* _Parts of the exercise_:
(1) In the court excerpt about Carpenter's lawsuit, what did the plant manager say he would have done if Dr. Mills's report had stated that Carpenter could return to work?
(2) Extend the court excerpt about Carpenter's lawsuit, starting after its final sentence.

* _Text excerpt_:
'''

On September 29, 1980, Carpenter filed suit under Sec. 301 of the National Labor Relations Act, 29 U.S.C. Sec. 185(b), against the company for wrongful discharge and against the local union for breaching its duty to fairly represent him in the grievance process. In July 1981, he amended his complaint to include the international union. He subsequently settled his claims against the local union and his employer.

Carpenter's principal complaint against the international is its failure to contact Dr. Mills about his April 1980 report which omitted to answer the parties' inquiry about whether Carpenter could work. The international contends that it was justified in not pursuing the matter because Dr. Mills's report was consistent with Dr. Wilson's report.

In his testimony at the trial, Dr. Mills acknowledged that although he had been asked to determine Carpenter's ability to work, he had not reported on this question. Neither the company nor the international called this omission to his attention. He testified that in his opinion at the time of his examination Carpenter was physically able to work.

The plant manager testified that if Dr. Mills's report had stated that Carpenter could return to work, he would have abided by this decision and reemployed Carpenter.

The district court held that because of the similarity between Dr. Wilson's report and Dr. Mills's report about Carpenter's 5% permanent partial disability, the union was justified in acquiescing in the discharge. Consequently, it concluded that the union did not unfairly represent Carpenter, and it dismissed his complaint.

'''

* _Extracted material_:
'''

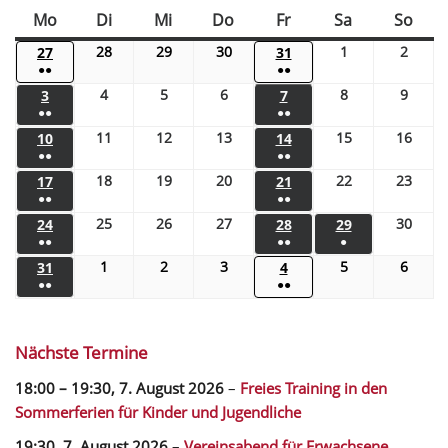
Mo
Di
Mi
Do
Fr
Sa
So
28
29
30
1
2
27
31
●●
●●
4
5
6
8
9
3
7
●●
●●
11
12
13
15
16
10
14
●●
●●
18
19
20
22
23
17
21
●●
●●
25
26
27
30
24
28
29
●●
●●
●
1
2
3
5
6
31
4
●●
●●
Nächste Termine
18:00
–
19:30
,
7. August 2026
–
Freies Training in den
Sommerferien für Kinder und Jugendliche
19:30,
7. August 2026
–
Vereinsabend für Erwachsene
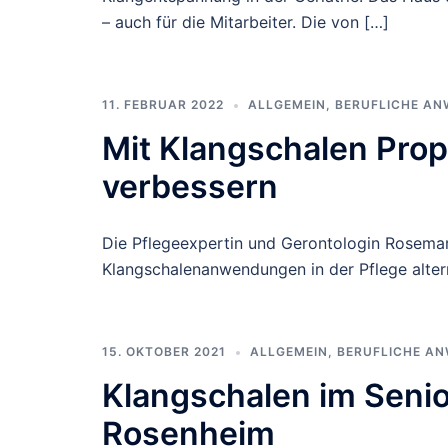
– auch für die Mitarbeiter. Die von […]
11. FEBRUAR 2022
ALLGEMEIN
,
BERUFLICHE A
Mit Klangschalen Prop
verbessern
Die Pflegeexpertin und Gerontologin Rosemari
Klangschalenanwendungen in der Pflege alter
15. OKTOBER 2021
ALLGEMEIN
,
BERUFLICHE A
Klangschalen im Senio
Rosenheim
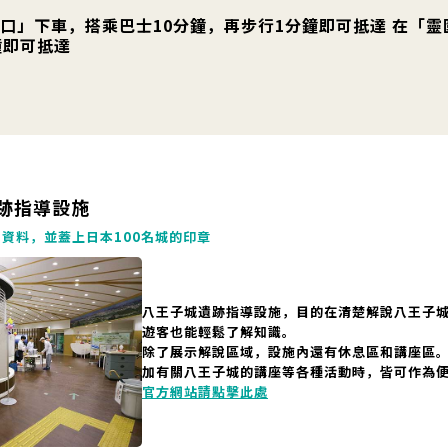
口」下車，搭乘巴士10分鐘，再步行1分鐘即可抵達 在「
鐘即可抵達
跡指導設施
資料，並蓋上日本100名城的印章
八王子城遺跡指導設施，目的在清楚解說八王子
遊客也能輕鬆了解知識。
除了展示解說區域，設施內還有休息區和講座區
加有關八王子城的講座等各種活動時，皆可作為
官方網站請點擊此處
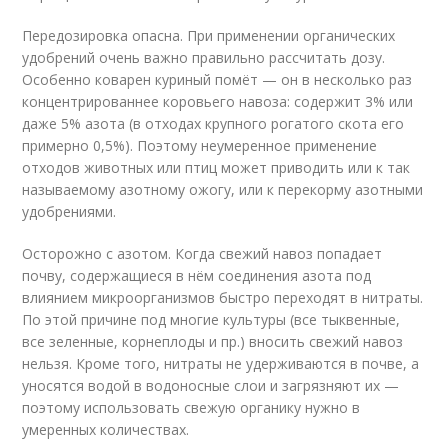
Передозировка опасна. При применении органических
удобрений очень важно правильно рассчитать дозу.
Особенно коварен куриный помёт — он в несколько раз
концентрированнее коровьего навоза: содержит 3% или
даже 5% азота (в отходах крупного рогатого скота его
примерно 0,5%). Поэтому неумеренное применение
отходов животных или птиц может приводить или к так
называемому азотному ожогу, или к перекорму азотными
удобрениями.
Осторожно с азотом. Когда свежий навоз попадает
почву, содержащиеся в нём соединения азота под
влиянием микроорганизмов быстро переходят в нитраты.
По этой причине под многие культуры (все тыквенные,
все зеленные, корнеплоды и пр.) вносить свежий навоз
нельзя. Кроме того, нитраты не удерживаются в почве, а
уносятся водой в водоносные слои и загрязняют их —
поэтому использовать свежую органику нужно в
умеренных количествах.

'''

* _Outputs in order_:
(1) He would have abided by that decision and reemployed Carpenter.

(2)
II

The union argues in its amended answer and on appeal that the suit should be dismissed as untimely. It relies on DelCostello v. Teamsters, 462 U.S. 151, 103 S.Ct. 2281, 76 L.Ed.2d 476 (1983), in which the Supreme Court adopted a six-month statute of limitations period for suits against a union for failure to adequately represent an employee, borrowing from Sec. 10(b) of the National Labor Relations Act, 29 U.S.C. Sec. 160(b). In response, Carpenter argues that DelCostello should not be applied retroactively to his case. The district court did not address the question.

In Zemonick v. Consolidation Coal Co., 762 F.2d 381 (4th Cir.1985), this court held that DelCostello would not be applied retroactively to bar a Sec. 301 suit in West Virginia for breach of the collective bargaining agreement by an employer and breach of the duty of fair representation by the union. The court pointed out that the six-months period in DelCostello was a clean break from past precedent in West Virginia where the statute of limitations for these suits was established by case law to be five years. Since Carpenter filed his action in West Virginia well within the five-year period, Zemonick is controlling, and DelCostello does not apply retroactively to bar him.

III

In Vaca v. Sipes, 386 U.S. 171, 87 S.Ct. 903, 17 L.Ed.2d 842 (1967), the Supreme Court held that a union breaches its duty to fairly represent the employees covered by the collective bargaining agreement if its conduct is arbitrary, discriminatory, or in bad faith. Although negligence alone does not constitute unfair representation, the breach need not be intentional. Wyatt v.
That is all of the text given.